Think sounds: Of calling his young political challenger a shahzada (prince). A new slogan for every meeting. A hundred speeches--each one new.

Think catch-phrases: Har Har Modi, Ghar Ghar Modi. Ab Ki Bar Modi Sarkar.

Think foreign heads of governments and lavish dinner at the swearing-in ceremony.

Now go back to 1991, when the Gulf War happened, Rajiv Gandhi was killed and satellite TV arrived in India. Since that fateful year, India has seen five prime ministers, each of them famous for a certain understatedness of a different vintage.

PV Narasimha Rao was mocked for his perceived indecisiveness, HD Deve Gowda for his soporific postures, IK Gujral for affable vagueness and Manmohan Singh for silence. The exception, BJP's own Atal Behari Vajpayee, was an orator in the parliamentary mould and known more for his poetic humour than thunderous roars.

Narendra Damodardas Modi has soared over them all by being a singular anti-thesis of them all in communicational style. He is arguably India's first post-Independence (born 1950) PM and its first post-TV premier as well (unless one counts Indira Gandhi's Doordarshan overkill in monochromatic shrillness).

The use of sounds, images, earthy slogans, selfies, holographic 3D speeches and 4 million followers on Twitter--made his campaign straddle chai shops at one end and smartphones in the other.

This is what makes the arrival of Modi a special affair. Television-savvy, never reluctant to display his moods of mirth and anger, the new leader appeals a lot to a young generation that watched colour TV in its infancy and found it normal to wear its hearts on its sleeves.

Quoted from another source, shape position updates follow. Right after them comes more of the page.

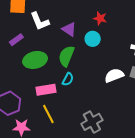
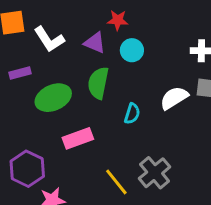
red star: (100, 18) -> (118, 20), moved
purple rectangle: (16, 40) -> (20, 73), turned 32
cyan semicircle: (68, 79) -> (132, 114), moved
yellow line: (48, 114) -> (116, 182), moved

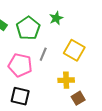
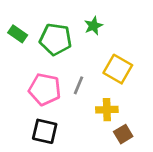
green pentagon: (28, 28) -> (56, 39), turned -30
gray line: (43, 54) -> (79, 85), moved

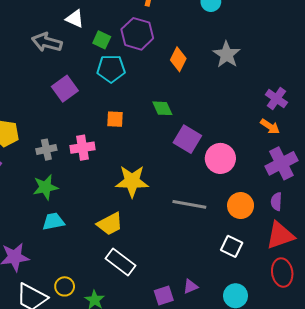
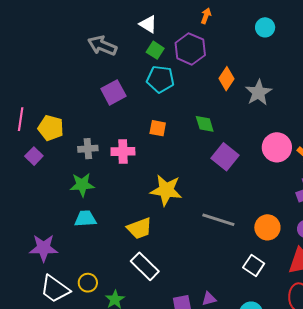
white triangle: (75, 19) -> (148, 24), moved
gray star: (227, 55) -> (258, 92), moved
pink circle: (220, 158) -> (277, 147), moved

In the process, Modi has also straddled extremes of symbolism. His talk of laptops and China-style power plants or highways contrast his invoking of mother-figures and prayers that salute tradition.

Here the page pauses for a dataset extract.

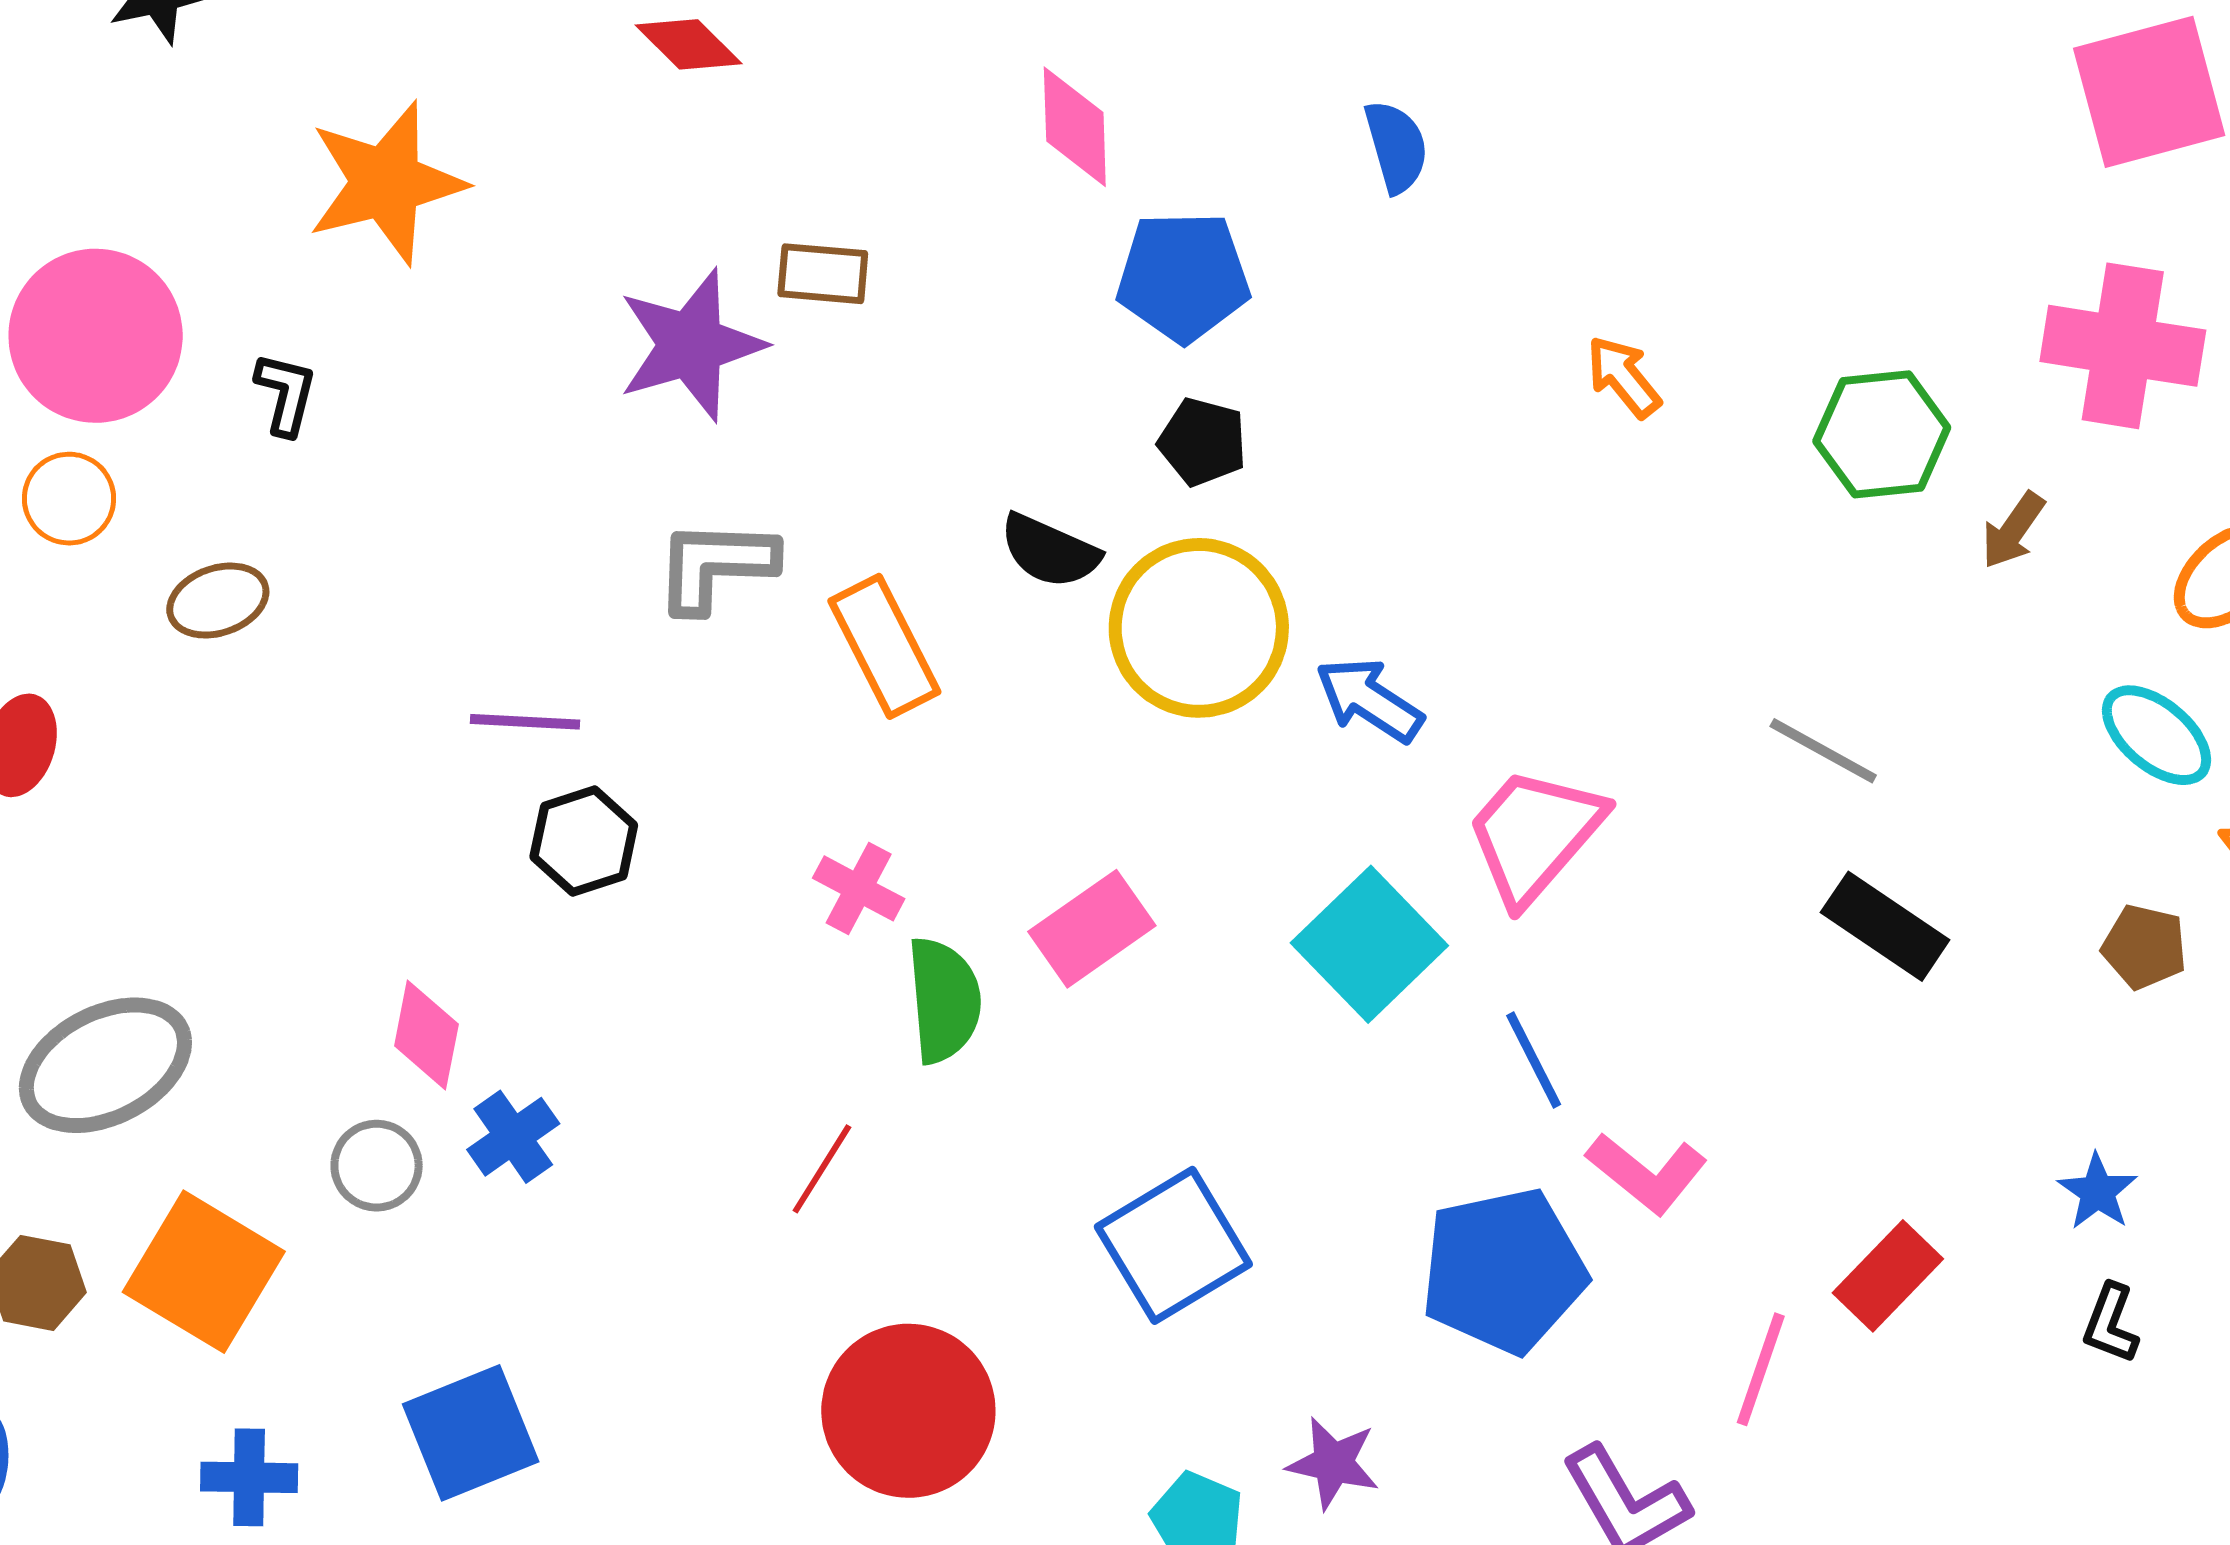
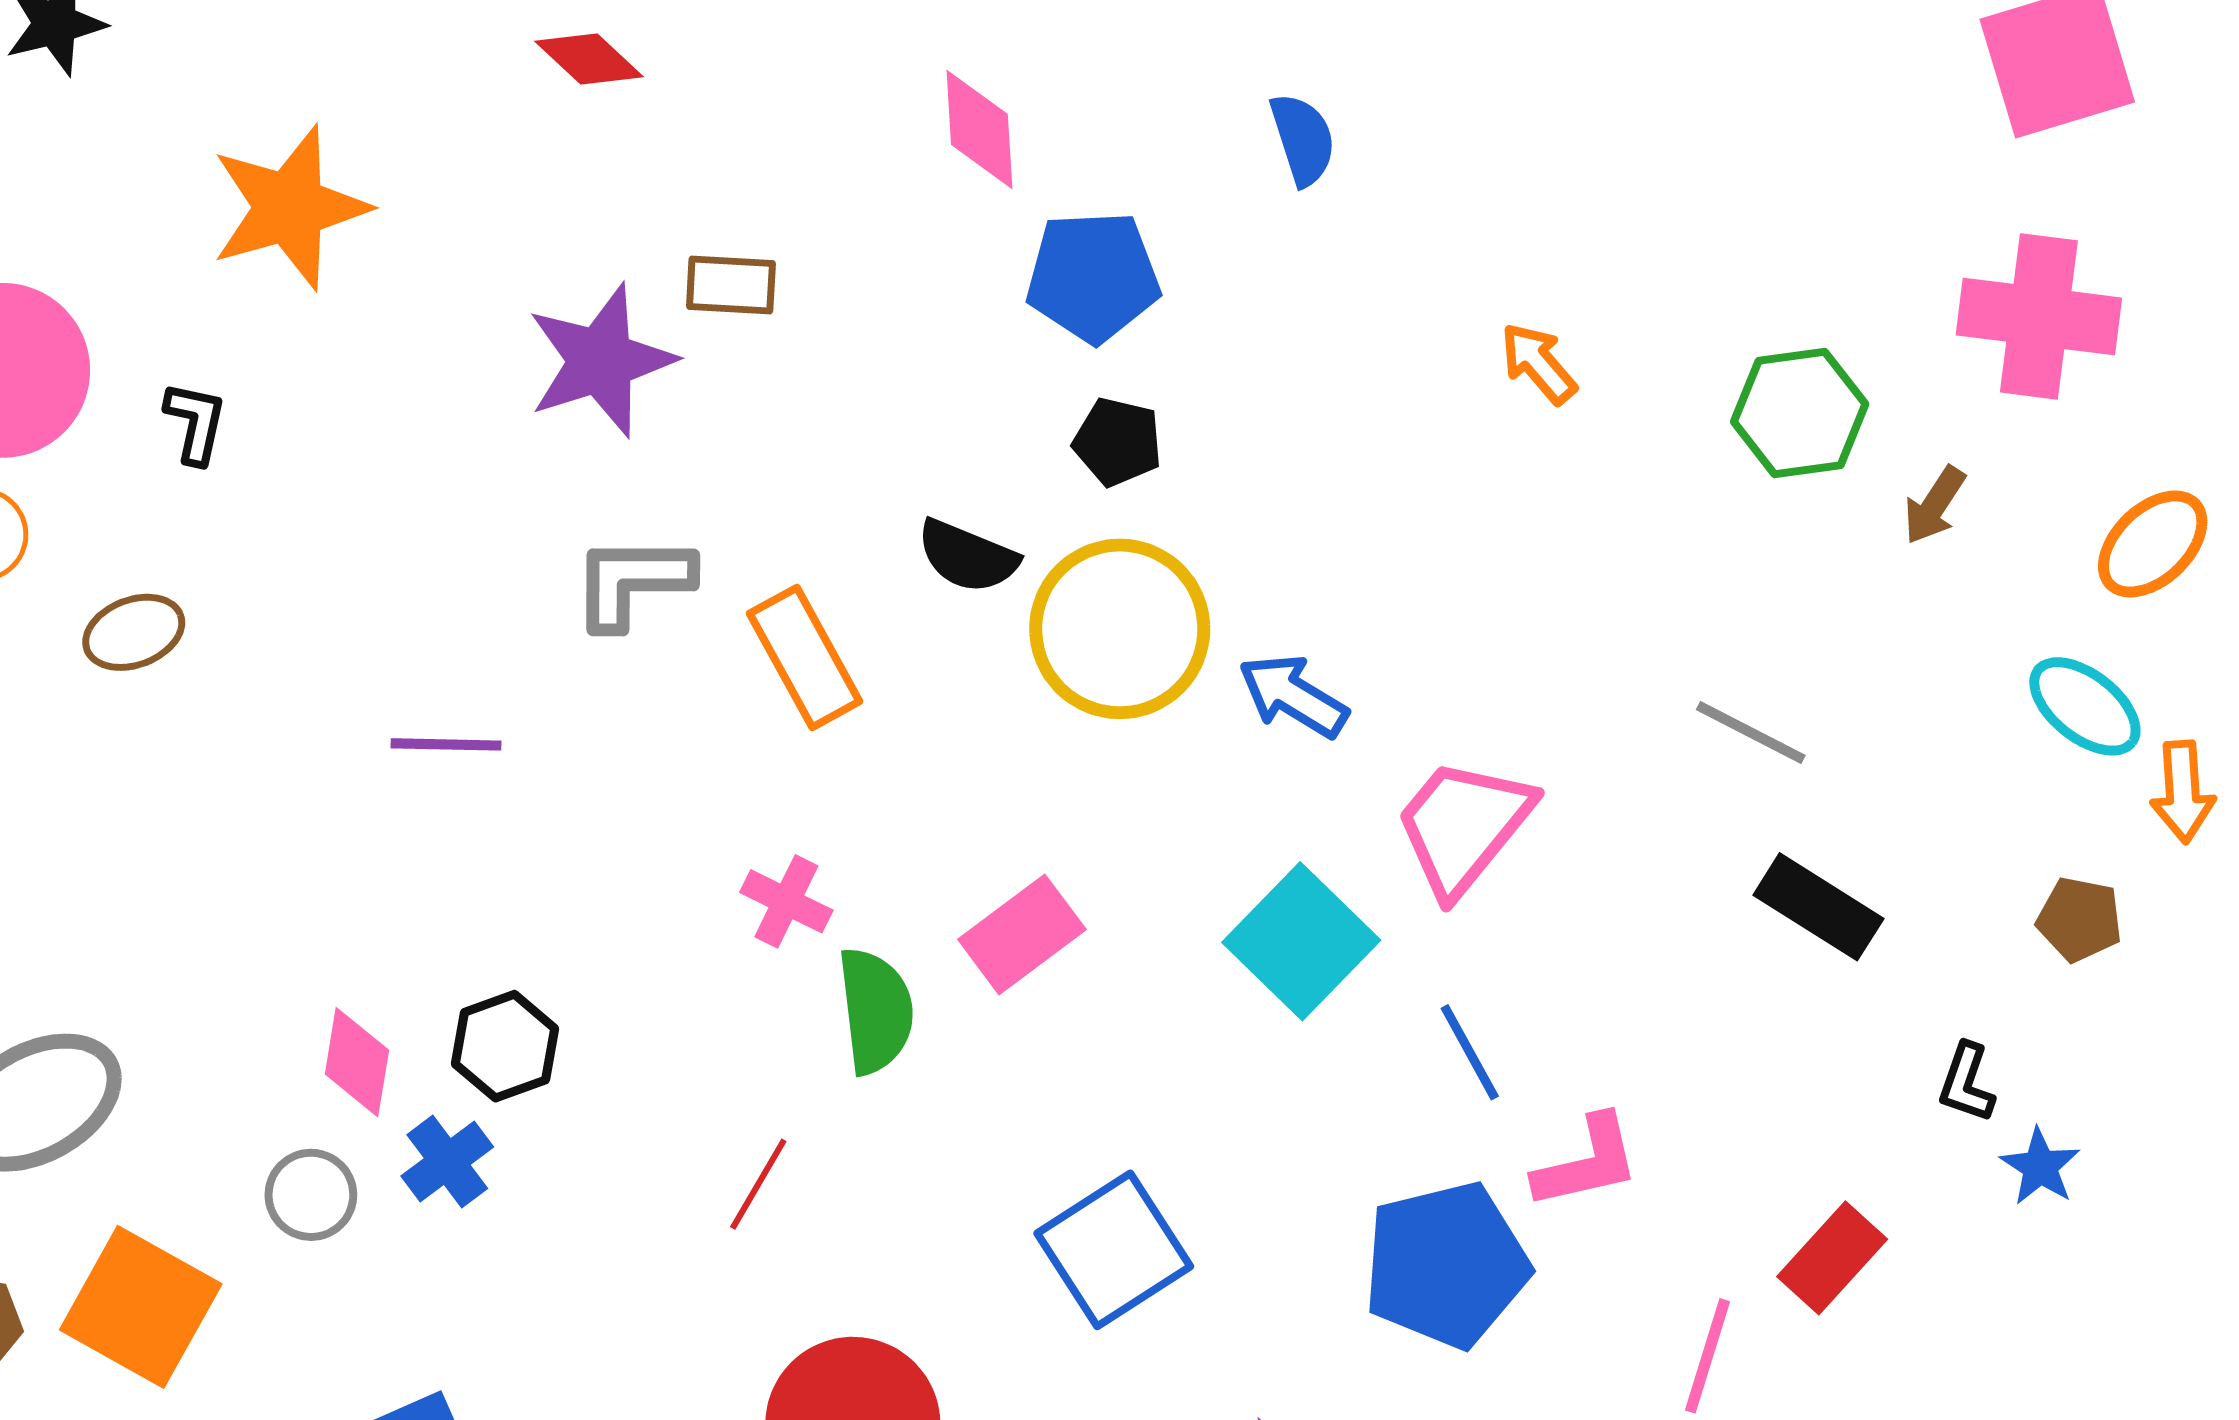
black hexagon: (584, 841) -> (505, 1046), moved
pink L-shape: (1647, 1173) -> (1587, 1162), turned -50
black L-shape: (2111, 1324) -> (1967, 1083), moved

In this communicational style, there is a combination of instinct and intuition blending with a systematic party machine that spews images and sounds into a culture that consumes political messages in prime-time living room banter, torrential tweets and a zillion one-liners.

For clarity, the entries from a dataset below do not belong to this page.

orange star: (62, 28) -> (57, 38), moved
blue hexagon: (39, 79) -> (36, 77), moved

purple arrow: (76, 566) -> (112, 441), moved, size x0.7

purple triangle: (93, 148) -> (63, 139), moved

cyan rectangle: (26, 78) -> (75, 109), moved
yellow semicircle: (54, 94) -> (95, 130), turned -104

Modi campaigned not to an India that lived in the villages as much to an India that understands its leaders in digital imagery and snappy soundbytes.

The pomp that one could see at the swearing-in ceremony represents perhaps a sign of open ambition and comfort with showmanship in a culture long weaned on Gandhian austerity or its uneasy imitators.

Modi may be a right-winger in image and ideology, but perhaps his two-year run-up to enter Race Course Road resembles Mao Ze Dong's Long March in China--as a long campaign against entrenched rulers. Saffron is not quite red, but both are bright colours that represent a mass upsurge.

But the rainbow ministry that was sworn in on Monday clearly showed that Modi's saffron, with its bias for diversity, has its own 50 shades of grey.